As shown in the schematic view of FIG. 2, a drill string assembly 50 consisting of a drill string 53 and a bit 51, is shown drilling a borehole 55 that has deviated from vertical. Drill string assembly 50 has a weight vector 52 that consists of an axial component 54 and a normal component 56. Unlike the directional drilling operations described above, such deviations from vertical are sometimes unintentional, and it is desirable in many instances to return drilling assembly 50 to a vertical orientation while drilling. In such a case, it is necessary for drill bit 51 to drill in a direction that is not parallel to axial vector 54 when the borehole has deviated from a desired vertical position. This can be accomplished by removing material from a side wall 57, rather than just a bottom portion 58, of borehole 55. As explained in more detail below, the ability to remove material from side wall 57 in a deviated borehole is enhanced when a bit 51 generates increased forces parallel to normal component 56 during operation.

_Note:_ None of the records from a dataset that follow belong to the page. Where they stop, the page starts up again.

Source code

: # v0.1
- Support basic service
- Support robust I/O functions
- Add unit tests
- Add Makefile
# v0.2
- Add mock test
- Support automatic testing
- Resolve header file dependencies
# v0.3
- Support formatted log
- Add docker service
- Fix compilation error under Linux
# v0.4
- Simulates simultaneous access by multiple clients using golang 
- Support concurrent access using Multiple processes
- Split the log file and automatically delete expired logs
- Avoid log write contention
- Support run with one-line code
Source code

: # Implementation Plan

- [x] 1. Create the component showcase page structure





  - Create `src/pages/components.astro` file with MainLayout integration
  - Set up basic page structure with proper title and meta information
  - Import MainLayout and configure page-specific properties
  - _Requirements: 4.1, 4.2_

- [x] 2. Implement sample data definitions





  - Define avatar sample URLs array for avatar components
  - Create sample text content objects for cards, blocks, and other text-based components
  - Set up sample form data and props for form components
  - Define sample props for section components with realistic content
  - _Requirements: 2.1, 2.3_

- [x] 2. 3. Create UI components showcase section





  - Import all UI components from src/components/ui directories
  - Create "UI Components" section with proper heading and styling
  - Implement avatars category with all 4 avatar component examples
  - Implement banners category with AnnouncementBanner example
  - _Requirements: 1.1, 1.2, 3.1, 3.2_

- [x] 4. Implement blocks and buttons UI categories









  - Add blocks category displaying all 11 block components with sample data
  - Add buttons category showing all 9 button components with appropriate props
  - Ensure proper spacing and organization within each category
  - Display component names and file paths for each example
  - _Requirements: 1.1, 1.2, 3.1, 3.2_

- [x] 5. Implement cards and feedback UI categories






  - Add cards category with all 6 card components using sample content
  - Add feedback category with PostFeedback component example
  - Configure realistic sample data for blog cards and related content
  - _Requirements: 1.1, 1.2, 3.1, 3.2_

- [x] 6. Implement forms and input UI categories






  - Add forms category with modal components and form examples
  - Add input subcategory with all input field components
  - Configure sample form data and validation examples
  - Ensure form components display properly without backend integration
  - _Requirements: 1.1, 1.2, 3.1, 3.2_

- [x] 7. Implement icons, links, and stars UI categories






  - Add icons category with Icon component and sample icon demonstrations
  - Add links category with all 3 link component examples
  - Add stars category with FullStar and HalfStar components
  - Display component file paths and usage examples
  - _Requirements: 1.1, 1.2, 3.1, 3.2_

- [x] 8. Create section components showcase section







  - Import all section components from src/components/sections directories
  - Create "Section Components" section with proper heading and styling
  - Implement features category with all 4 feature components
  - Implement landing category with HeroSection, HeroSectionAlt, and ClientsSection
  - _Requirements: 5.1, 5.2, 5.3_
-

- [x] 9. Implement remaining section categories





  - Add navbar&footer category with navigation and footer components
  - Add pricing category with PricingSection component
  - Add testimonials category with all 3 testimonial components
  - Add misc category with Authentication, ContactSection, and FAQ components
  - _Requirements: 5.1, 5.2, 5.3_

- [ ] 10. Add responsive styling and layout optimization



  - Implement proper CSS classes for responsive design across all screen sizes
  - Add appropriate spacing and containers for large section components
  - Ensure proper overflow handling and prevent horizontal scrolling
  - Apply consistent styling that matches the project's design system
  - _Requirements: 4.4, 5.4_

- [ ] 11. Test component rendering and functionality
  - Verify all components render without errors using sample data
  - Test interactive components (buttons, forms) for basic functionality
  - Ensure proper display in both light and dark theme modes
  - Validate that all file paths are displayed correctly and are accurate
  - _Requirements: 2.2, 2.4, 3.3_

In recent years, drill bits with asymmetric blade designs have been proposed and used in directional applications to generate forces during drilling that are not parallel to the axial vector 54 in a deviated well. Conventionally, these designs include “active” regions wherein cutters are positioned on blades of a bit to extend and form a primary cutting profile of the bit, and “passive” regions wherein cutters on selected blades of the bit are positioned to be recessed from the primary cutting profile formed by the active cutters. This arrangement leads to increased loading on the “active” side of the bit which results in off-axis forces that enhance the dropping tendencies of the bit. This also reduces the tendencies of the bit to whirl. However, as these bits are being pushed to drill longer segments through earth formation, it has been found that recessing the cutters on a passive side of a bit design may also lead to reduced durability and limited bit life. This is due to a reduction of the number of active cutters on the bit which result in increased loading on the remaining active cutters. The passive cutters pulled off profile generally do not actively drill the formation until the active cutters have undergone significant wear. As a result, excessive cutter wear may be seen on cutters and blades in the active regions of the bit. Cutter breakage and/or premature cutter loss may also occur in the cone and nose region before a desired drilling depth is reached.
Accordingly, an improved directional drilling bit is desired that allows for off-axis drilling in a deviated well by exerting a force against the side of the borehole and increased durability and bit life.